Editorial: Excel Center adult high school will meet big needs

We’re soon getting a new high school in Columbus — one that is both nontraditional and very much needed.

The Excel Center – Bartholomew County will be located at the Roviar Building at 1235 Jackson St. and will provide tuition-free public high school education for adults. It will provide students a chance to earn their Indiana Core 40 high school diploma, which then will open further opportunities for educational, employment and personal growth and advancement.

As The Republic’s Brad Davis reported last week, the Columbus Board of Zoning Appeals approved a conditional use request that will permit the Excel Center to open in the building that also houses the Factory 12 Event Loft.

Sanctioned by Goodwill Education Initiatives, Inc. (GEI), a nonprofit organization formed by Goodwill of Central and Southern Indiana, some 20 Excel Centers around the state have helped more than 8,000 people graduate since the first opened in 2010.

But those efforts are only now reaching local populations, and not a moment too soon.

“Columbus and the Bartholomew County community need The Excel Center as a means to reconnect the 6% of the population over age 18 without a diploma to their educational goals,” GEI officials wrote earlier this year.

“Additionally, nearly 9.5% of the collective population in the surrounding four counties without an Excel Center does not have a high school diploma. The data for those aged 18-24 is bleak at almost 20% of the population living without a diploma in Brown, Jennings, Decatur, and Jackson counties.”

According to GEI, the average age of Excel’s students is 32, and about two-thirds of enrollees are women, the majority of whom have school-aged children.

Clearly, there is pronounced a need for an Excel Center adult high school in Columbus.

Officials told the BZA that the local facility should be able to accommodate up to 200 students and GEI has indicated it hopes to enroll students for the upcoming 2024-2025 school year.

The importance of a high school diploma simply cannot be overstated. Without one, people may be barred from everything from getting a driver’s license to obtaining shelter, employment, education or skill-enhancing training.

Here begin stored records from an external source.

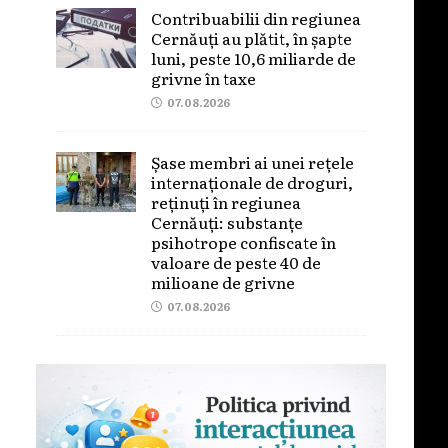
Contribuabilii din regiunea
Cernăuți au plătit, în șapte
luni, peste 10,6 miliarde de
grivne în taxe
07.08.2026
Șase membri ai unei rețele
internaționale de droguri,
reținuți în regiunea
Cernăuți: substanțe
psihotrope confiscate în
valoare de peste 40 de
milioane de grivne
07.08.2026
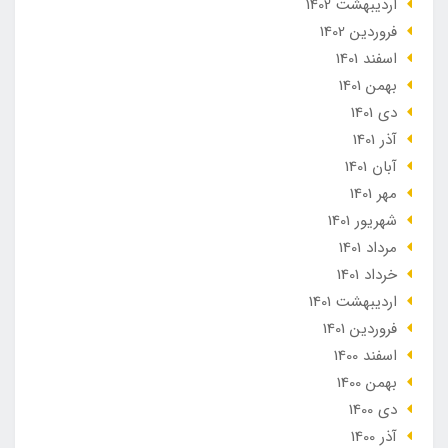
ارديبهشت 1402
فروردین 1402
اسفند 1401
بهمن 1401
دی 1401
آذر 1401
آبان 1401
مهر 1401
شهریور 1401
مرداد 1401
خرداد 1401
ارديبهشت 1401
فروردین 1401
اسفند 1400
بهمن 1400
دی 1400
آذر 1400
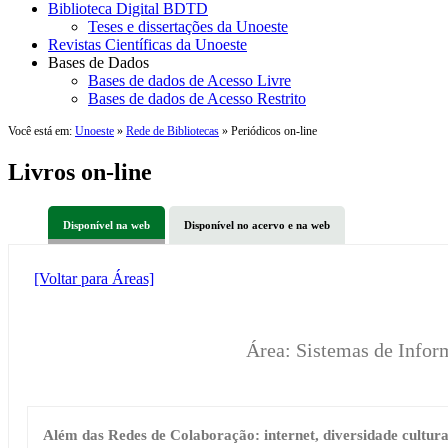
Biblioteca Digital BDTD
Teses e dissertações da Unoeste
Revistas Científicas da Unoeste
Bases de Dados
Bases de dados de Acesso Livre
Bases de dados de Acesso Restrito
Você está em:
Unoeste
»
Rede de Bibliotecas
» Periódicos on-line
Livros on-line
Disponível na web
Disponível no acervo e na web
[Voltar para Áreas]
Área: Sistemas de Info
Além das Redes de Colaboração: internet, diversidade cultura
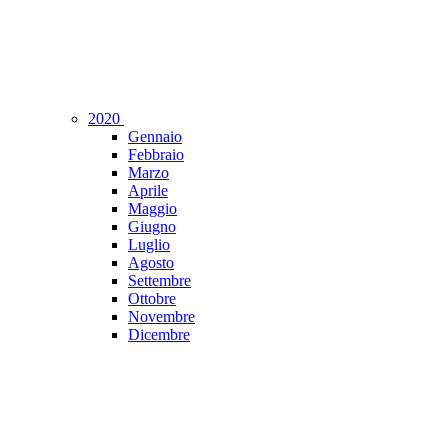
2020
Gennaio
Febbraio
Marzo
Aprile
Maggio
Giugno
Luglio
Agosto
Settembre
Ottobre
Novembre
Dicembre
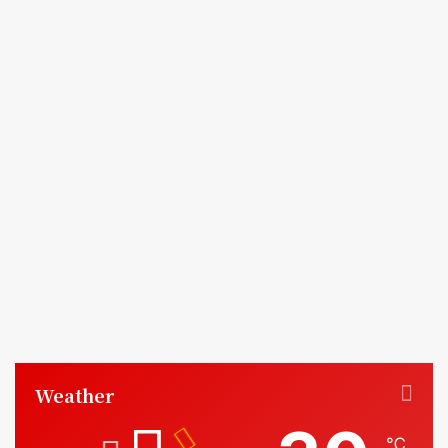
Weather
℃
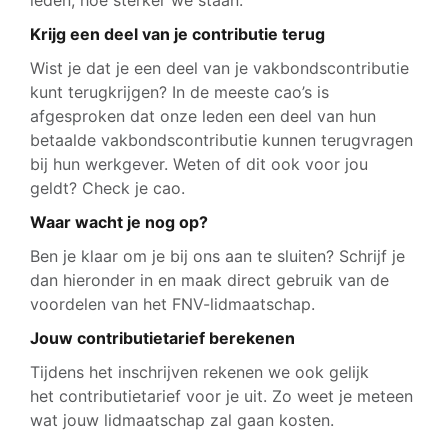
leden, hoe sterker we staan.
Krijg een deel van je contributie terug
Wist je dat je een deel van je vakbondscontributie
kunt terugkrijgen? In de meeste cao’s is
afgesproken dat onze leden een deel van hun
betaalde vakbondscontributie kunnen terugvragen
bij hun werkgever. Weten of dit ook voor jou
geldt? Check je cao.
Waar wacht je nog op?
Ben je klaar om je bij ons aan te sluiten? Schrijf je
dan hieronder in en maak direct gebruik van de
voordelen van het FNV-lidmaatschap.
Jouw contributietarief berekenen
Tijdens het inschrijven rekenen we ook gelijk
het contributietarief voor je uit. Zo weet je meteen
wat jouw lidmaatschap zal gaan kosten.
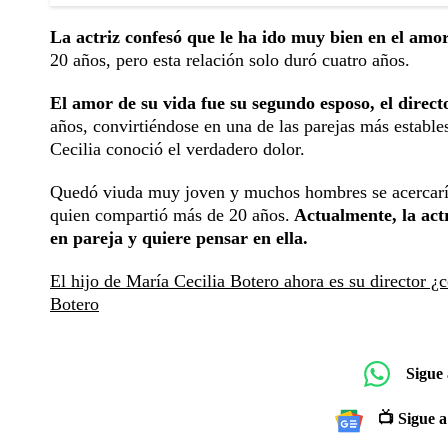
La actriz confesó que le ha ido muy bien en el amor
20 años, pero esta relación solo duró cuatro años.
El amor de su vida fue su segundo esposo, el direct
años, convirtiéndose en una de las parejas más establ
Cecilia conoció el verdadero dolor.
Quedó viuda muy joven y muchos hombres se acercarían
quien compartió más de 20 años.
Actualmente, la actr
en pareja y quiere pensar en ella.
El hijo de María Cecilia Botero ahora es su director 
Botero
Sigue
📺 Sigue a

These facts are not lost on GEI, whose representatives said the Excel Center “really dials in nicely to the city’s homelessness initiative … one of the facets of a solution to homelessness would be education.”

It’s not going too far to say that the Excel Center holds life-changing promise for people of any age who, for whatever reason, never graduated from high school.

Now that opportunity will be within reach.

We look forward to the arrival of the Excel Center, and we commend this effort to help people achieve the goal of obtaining their high school diploma. Doing so is more than just personally empowering, it also will directly benefit their children, their families and our community.